Pull out each line of the items that contains the string "Ordu".

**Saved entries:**
┏━━

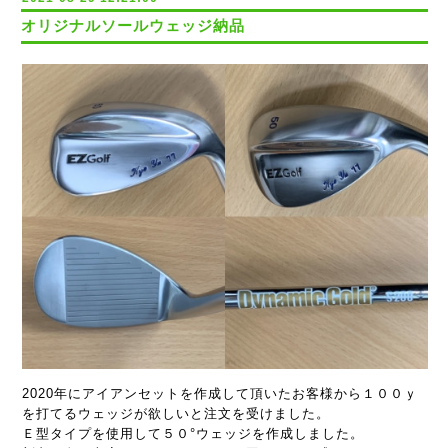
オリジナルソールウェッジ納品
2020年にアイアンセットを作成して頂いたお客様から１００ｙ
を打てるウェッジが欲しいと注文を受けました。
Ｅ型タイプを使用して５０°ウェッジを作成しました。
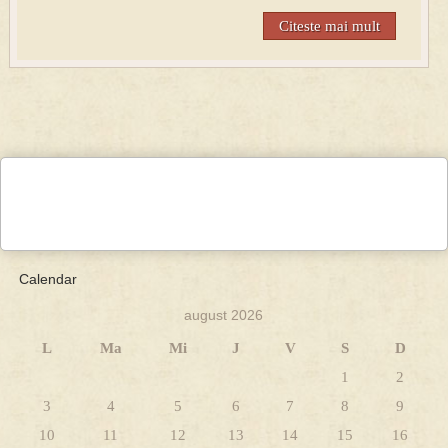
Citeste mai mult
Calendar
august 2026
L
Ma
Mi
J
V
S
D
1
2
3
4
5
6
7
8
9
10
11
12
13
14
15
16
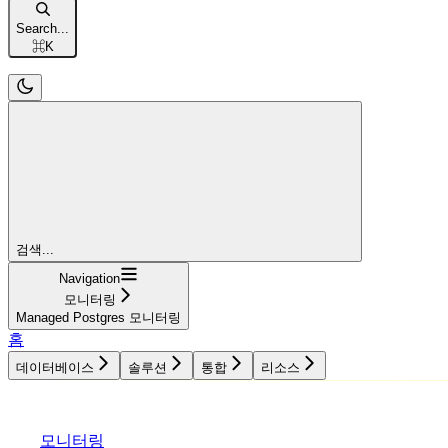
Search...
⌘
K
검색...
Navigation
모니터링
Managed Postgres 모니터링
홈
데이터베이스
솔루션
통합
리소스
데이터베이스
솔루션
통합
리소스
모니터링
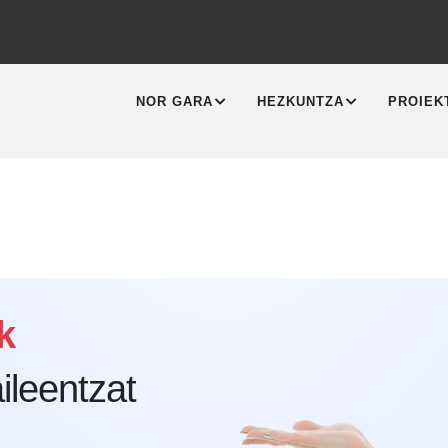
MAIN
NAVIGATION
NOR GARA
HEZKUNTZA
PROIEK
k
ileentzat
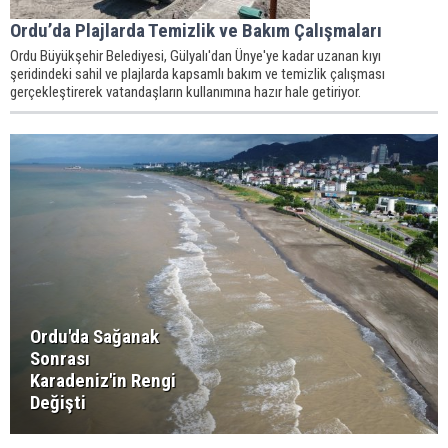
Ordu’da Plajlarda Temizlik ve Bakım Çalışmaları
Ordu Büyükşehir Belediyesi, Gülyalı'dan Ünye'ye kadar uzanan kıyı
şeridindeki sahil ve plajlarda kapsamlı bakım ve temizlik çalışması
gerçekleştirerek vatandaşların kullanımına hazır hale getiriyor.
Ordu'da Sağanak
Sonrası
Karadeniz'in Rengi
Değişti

┗━━

**The answer:**
Ordu’da Plajlarda Temizlik ve Bakım Çalışmaları
Ordu Büyükşehir Belediyesi, Gülyalı'dan Ünye'ye kadar uzanan kıyı
Ordu'da Sağanak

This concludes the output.